今この城山を下り、丁度その同じ頃藩内では「近衛の水」の水道事業を始めていたが、その源泉取り入れ口から少し下った場所、城山の麓の西郷洞窟へ向かう登り口付近に「薩摩義士の石碑」が建っていた。ここの石碑は桑名とは比較にならないほど立派なもので、この河川工事で落命した80余名の御霊を祀るものであった。今ではこうした河川事業を知る人は濃尾平野のごく一部の人、或いは薩摩人の一部しか知らないであろうが、今でもこうして顕彰され香花は絶えない。

この石碑のすぐ下は既に旧鶴丸城の辰の位置に当たり、苔むした石垣が見えている。浅い空堀だ。このお城は戦闘用に作られたものではなく、武田信玄の甲府城、「お館」とか、自分が休日によくハイキングに行く旧八王子城の「御主殿」のようなもので、天守閣を持たない御殿であった。信玄の、「城は人、人は石垣」、ではないが、ここ薩摩も周囲を島津親族、家臣団に守られ、敢えて堀を深堀りすることもなく、防御の天守閣を備えることもなかったのだ。

当方が年末の慌ただしい中、鹿児島までやってきた背景の一つには直前に読んだ宮尾登美子の「天璋院篤姫」に啓発されたのも理由の一つで、嘗て鹿児島は通過したに過ぎない街だったが、今回は少しゆっくり観光して見よう、とのことだった。最初に城山を訪ね、西郷終焉の地に立ち、正面の雄大な桜島を眺め、既に鹿児島にやって来た十分な価値を見出したが、この鶴丸城でも篤姫の何等かの足跡を知ることになるだろう。

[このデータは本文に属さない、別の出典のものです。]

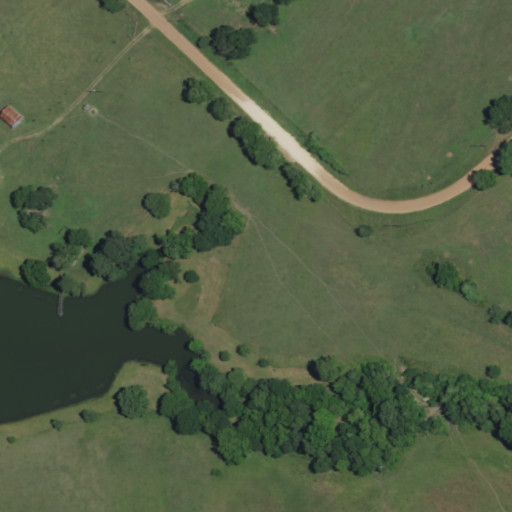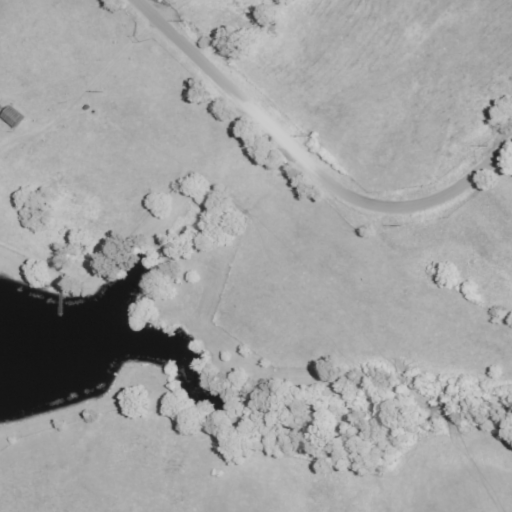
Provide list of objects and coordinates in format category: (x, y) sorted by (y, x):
road: (74, 63)
road: (308, 163)
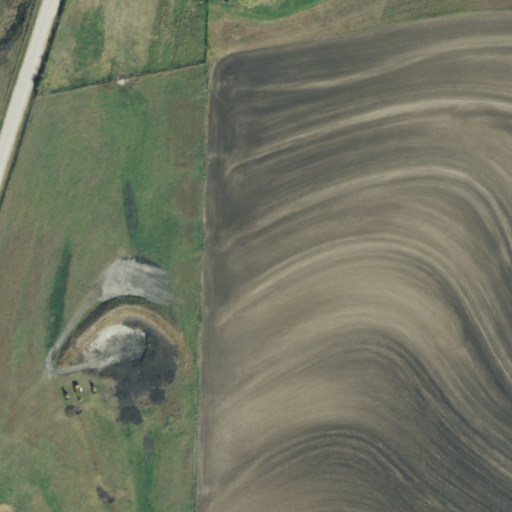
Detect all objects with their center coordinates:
road: (26, 83)
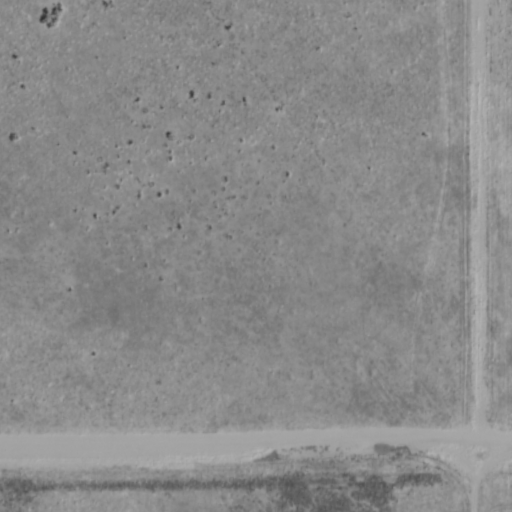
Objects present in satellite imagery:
road: (474, 229)
road: (256, 458)
road: (474, 485)
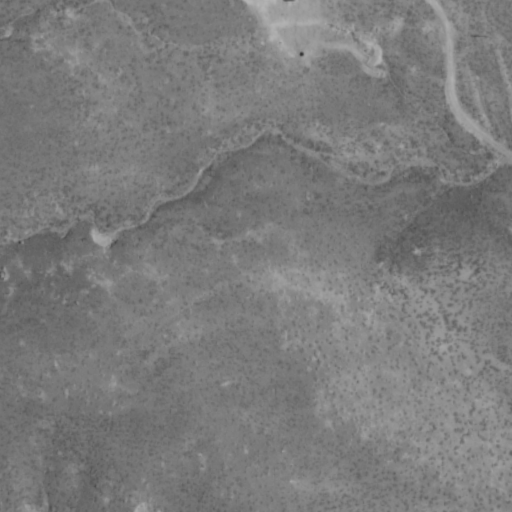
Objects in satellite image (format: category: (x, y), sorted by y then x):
road: (451, 87)
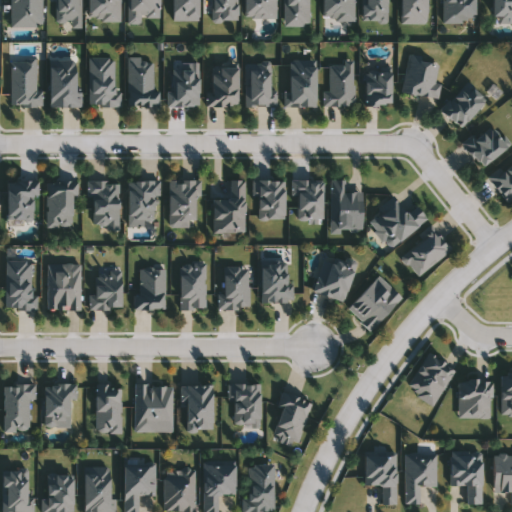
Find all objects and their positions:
building: (67, 10)
building: (67, 10)
building: (457, 11)
building: (457, 11)
building: (419, 77)
building: (420, 78)
building: (22, 82)
building: (23, 82)
building: (101, 82)
building: (101, 82)
building: (139, 83)
building: (140, 83)
building: (301, 83)
building: (301, 83)
building: (62, 84)
building: (62, 84)
building: (257, 85)
building: (257, 85)
building: (221, 86)
building: (222, 86)
building: (338, 86)
building: (339, 86)
building: (182, 88)
building: (182, 88)
building: (377, 88)
building: (377, 88)
building: (462, 104)
building: (463, 105)
road: (270, 143)
building: (484, 145)
building: (485, 146)
building: (268, 198)
building: (307, 198)
building: (140, 199)
building: (268, 199)
building: (307, 199)
building: (20, 200)
building: (20, 200)
building: (140, 200)
building: (102, 201)
building: (58, 202)
building: (103, 202)
building: (181, 202)
building: (181, 202)
building: (59, 203)
building: (343, 208)
building: (344, 208)
building: (229, 210)
building: (229, 210)
building: (395, 221)
building: (395, 221)
building: (424, 253)
building: (424, 253)
building: (334, 278)
building: (335, 278)
building: (274, 281)
building: (274, 281)
building: (17, 284)
building: (17, 285)
building: (190, 285)
building: (62, 286)
building: (62, 286)
building: (191, 286)
building: (148, 287)
building: (149, 288)
building: (233, 288)
building: (234, 288)
building: (105, 290)
building: (105, 291)
building: (373, 302)
building: (373, 303)
road: (471, 329)
road: (155, 347)
road: (387, 357)
building: (243, 403)
building: (244, 403)
building: (57, 405)
building: (57, 405)
building: (196, 406)
building: (151, 407)
building: (197, 407)
building: (16, 408)
building: (151, 408)
building: (16, 409)
building: (106, 409)
building: (107, 409)
building: (289, 417)
building: (290, 417)
building: (380, 473)
building: (381, 474)
building: (417, 474)
building: (466, 474)
building: (467, 474)
building: (502, 474)
building: (502, 474)
building: (417, 475)
building: (216, 481)
building: (216, 482)
building: (135, 484)
building: (136, 484)
building: (258, 487)
building: (258, 488)
building: (177, 491)
building: (178, 491)
building: (56, 493)
building: (56, 493)
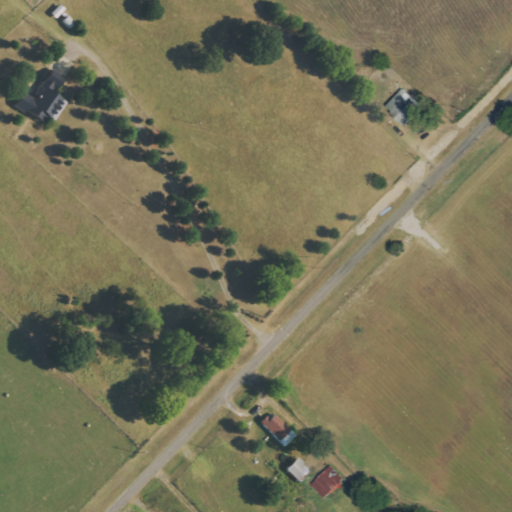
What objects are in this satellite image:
building: (44, 98)
building: (406, 106)
road: (176, 187)
road: (309, 302)
building: (279, 428)
building: (300, 469)
building: (330, 481)
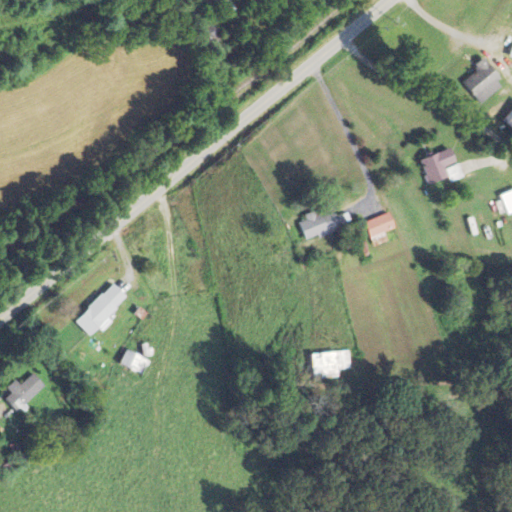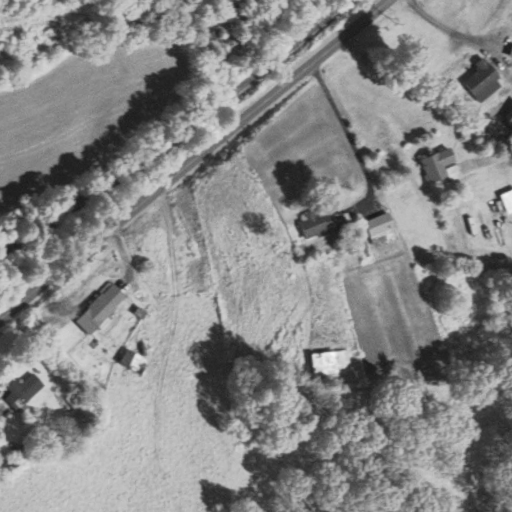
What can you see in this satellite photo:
building: (510, 54)
building: (481, 81)
road: (243, 118)
building: (508, 118)
railway: (177, 131)
building: (437, 165)
building: (320, 224)
building: (378, 228)
road: (50, 276)
building: (100, 311)
building: (329, 364)
building: (23, 393)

低い石垣は当時のままだったが、城内にあった御殿は取り払われていて、今では黎明館という記念館になっているが、その建物の前に篤姫の立派な銅像が建っていた。島津外戚に生まれた姫は斉彬の養女となってこのお城から鹿島立ち、将軍家定に入内した。家定公は若くして亡くなり、その後徳川家も大政奉還した後も、彼女は一市民として東京市中に生き、明治の中半に亡くなった。そのきりりとした顔立ちは、幕末から明治の動乱の時代を生き抜いた強い女性の力が漲っていた。